[Items listed in a dataset]
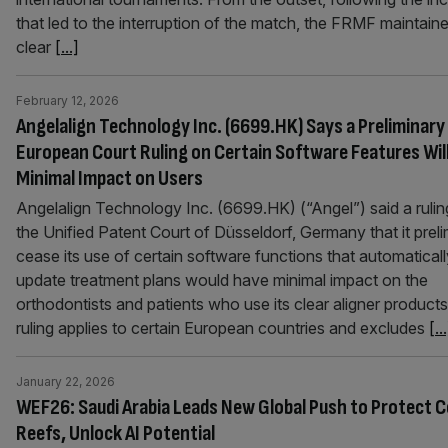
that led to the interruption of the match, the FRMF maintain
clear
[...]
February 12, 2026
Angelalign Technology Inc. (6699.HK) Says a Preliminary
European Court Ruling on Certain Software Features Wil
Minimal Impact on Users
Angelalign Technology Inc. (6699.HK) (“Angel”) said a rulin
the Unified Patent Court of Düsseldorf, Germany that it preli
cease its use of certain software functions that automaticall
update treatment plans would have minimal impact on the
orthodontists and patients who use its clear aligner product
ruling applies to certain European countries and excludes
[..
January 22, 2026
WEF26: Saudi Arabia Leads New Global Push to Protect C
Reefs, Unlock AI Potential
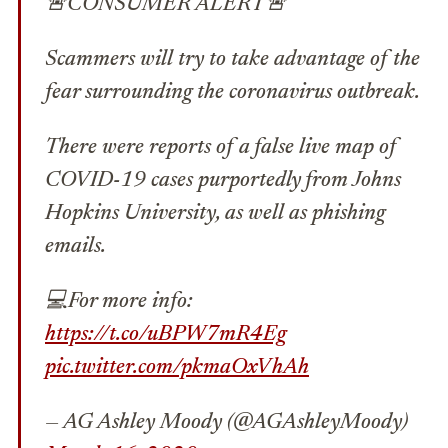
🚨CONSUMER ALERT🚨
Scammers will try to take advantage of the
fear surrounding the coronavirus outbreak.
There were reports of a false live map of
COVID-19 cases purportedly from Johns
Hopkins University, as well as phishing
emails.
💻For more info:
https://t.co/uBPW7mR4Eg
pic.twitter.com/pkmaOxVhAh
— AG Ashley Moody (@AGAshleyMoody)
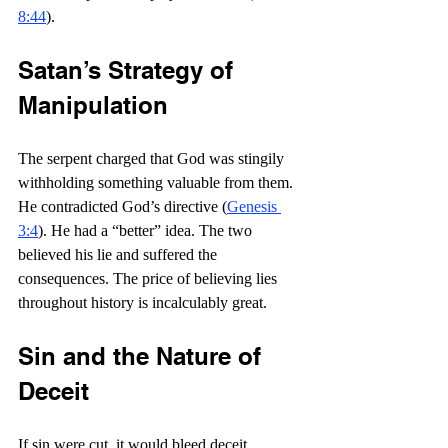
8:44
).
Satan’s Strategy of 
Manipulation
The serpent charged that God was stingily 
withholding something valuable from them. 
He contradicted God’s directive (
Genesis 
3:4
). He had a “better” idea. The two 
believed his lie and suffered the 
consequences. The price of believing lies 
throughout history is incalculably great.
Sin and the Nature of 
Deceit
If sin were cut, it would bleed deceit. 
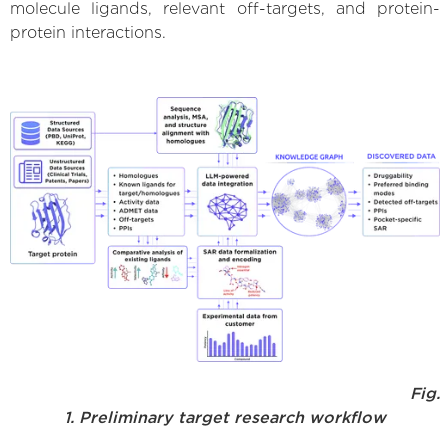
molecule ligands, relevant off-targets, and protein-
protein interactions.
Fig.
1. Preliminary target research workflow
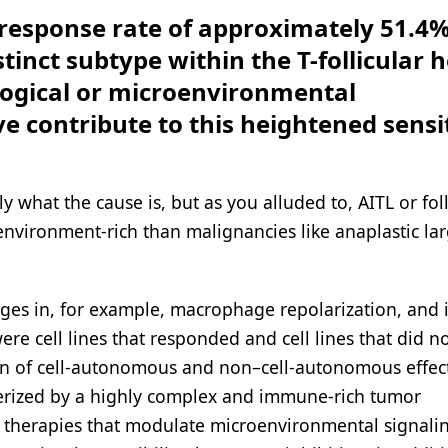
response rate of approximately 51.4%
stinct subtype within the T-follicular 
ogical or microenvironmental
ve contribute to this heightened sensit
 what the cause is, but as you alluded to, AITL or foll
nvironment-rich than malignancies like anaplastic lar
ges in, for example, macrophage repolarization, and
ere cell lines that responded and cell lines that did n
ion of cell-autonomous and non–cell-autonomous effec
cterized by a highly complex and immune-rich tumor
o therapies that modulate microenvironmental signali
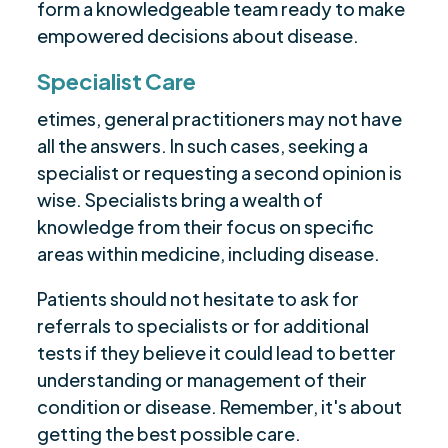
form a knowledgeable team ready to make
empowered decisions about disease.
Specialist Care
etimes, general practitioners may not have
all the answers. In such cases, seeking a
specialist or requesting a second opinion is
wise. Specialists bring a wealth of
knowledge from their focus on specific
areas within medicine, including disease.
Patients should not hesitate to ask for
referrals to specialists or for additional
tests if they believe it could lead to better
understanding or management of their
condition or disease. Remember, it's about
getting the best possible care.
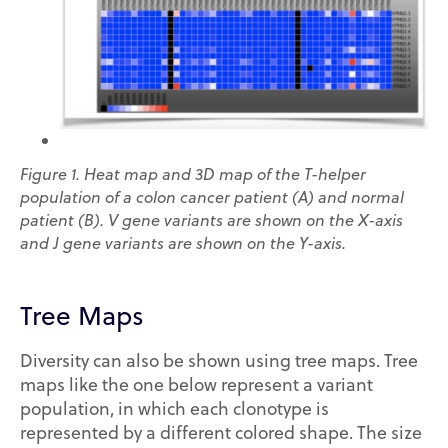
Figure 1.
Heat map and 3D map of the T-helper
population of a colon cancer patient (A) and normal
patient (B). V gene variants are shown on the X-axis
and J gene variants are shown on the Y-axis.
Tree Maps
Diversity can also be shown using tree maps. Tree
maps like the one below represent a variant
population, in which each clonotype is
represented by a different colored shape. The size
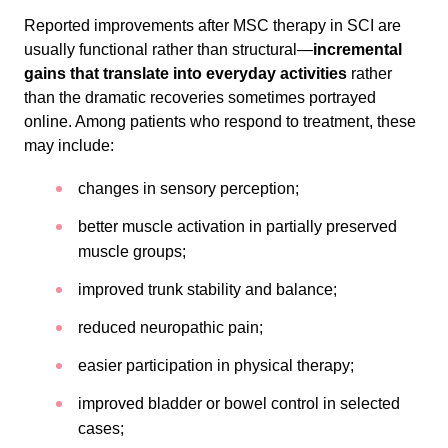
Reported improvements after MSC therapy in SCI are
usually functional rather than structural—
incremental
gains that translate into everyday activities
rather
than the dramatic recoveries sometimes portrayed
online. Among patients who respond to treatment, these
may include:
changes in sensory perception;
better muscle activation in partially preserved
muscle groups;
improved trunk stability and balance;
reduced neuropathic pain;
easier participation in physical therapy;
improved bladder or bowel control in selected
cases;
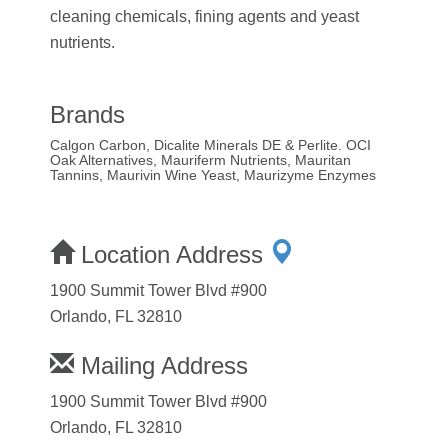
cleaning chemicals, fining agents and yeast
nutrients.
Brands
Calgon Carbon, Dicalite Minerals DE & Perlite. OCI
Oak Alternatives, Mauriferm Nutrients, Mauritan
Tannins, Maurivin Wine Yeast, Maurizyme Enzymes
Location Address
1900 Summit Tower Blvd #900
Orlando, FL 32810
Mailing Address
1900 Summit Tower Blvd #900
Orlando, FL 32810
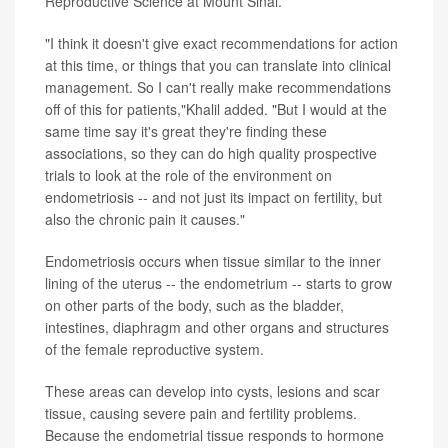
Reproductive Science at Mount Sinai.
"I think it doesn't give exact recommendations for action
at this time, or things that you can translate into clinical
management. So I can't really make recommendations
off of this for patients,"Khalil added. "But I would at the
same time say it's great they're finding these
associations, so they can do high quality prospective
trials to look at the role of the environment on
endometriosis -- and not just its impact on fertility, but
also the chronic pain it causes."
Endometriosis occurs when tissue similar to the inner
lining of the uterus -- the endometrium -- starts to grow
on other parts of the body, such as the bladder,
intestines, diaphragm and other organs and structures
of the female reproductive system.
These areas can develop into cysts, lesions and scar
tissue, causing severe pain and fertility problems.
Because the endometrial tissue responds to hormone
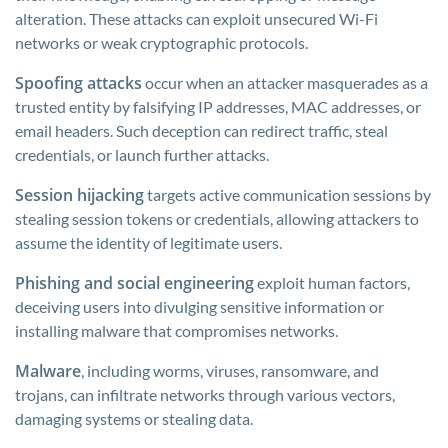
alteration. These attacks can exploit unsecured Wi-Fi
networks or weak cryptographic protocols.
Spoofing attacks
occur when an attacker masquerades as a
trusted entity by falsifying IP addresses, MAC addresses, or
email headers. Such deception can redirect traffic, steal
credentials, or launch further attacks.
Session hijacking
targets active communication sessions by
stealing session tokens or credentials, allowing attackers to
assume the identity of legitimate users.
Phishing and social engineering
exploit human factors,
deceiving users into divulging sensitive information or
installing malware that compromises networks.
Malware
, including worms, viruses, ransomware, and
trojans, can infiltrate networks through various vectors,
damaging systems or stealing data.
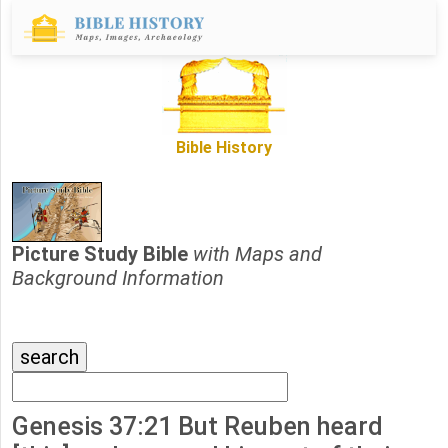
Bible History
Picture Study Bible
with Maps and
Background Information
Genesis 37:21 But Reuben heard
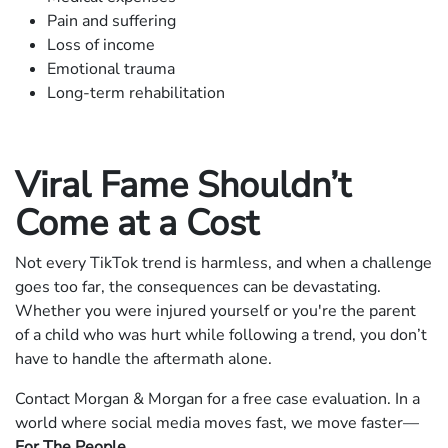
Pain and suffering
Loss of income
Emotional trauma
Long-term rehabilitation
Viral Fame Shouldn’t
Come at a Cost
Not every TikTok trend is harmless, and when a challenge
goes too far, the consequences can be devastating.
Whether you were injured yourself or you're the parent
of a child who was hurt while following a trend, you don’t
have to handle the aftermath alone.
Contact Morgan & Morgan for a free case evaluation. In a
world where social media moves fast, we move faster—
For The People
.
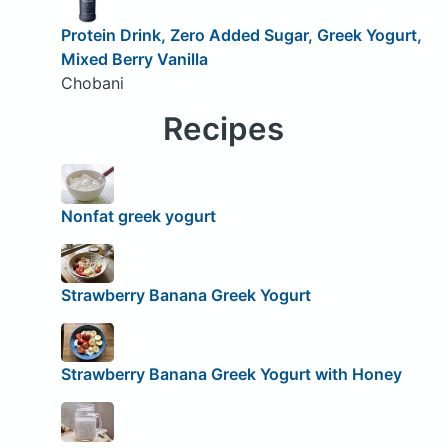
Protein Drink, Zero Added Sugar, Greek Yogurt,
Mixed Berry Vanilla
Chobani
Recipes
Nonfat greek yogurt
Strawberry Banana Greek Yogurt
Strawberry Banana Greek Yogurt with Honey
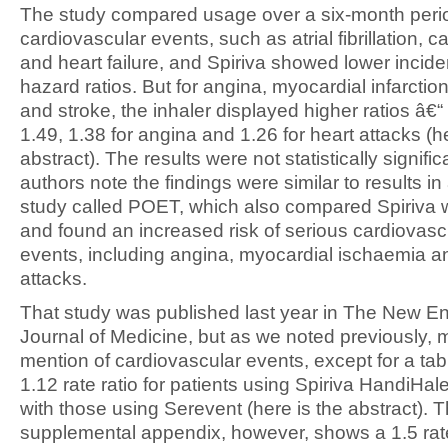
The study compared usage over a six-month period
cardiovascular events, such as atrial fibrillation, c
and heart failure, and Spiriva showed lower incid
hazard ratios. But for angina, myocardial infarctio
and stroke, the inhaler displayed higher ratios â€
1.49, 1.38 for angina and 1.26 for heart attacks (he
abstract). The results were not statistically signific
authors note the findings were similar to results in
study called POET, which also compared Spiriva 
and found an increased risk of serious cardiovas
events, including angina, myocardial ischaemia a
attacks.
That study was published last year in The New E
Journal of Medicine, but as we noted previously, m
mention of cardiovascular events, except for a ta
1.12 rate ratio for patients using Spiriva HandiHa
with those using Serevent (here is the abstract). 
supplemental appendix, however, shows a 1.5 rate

- [Exercise directions] Gather all lines from the records above in which "would" appears.

- [Exercise output]
update treatment plans would have minimal impact on the
If sin were cut, it would bleed deceit. 
off of this for patients,"Khalil added. "But I would at the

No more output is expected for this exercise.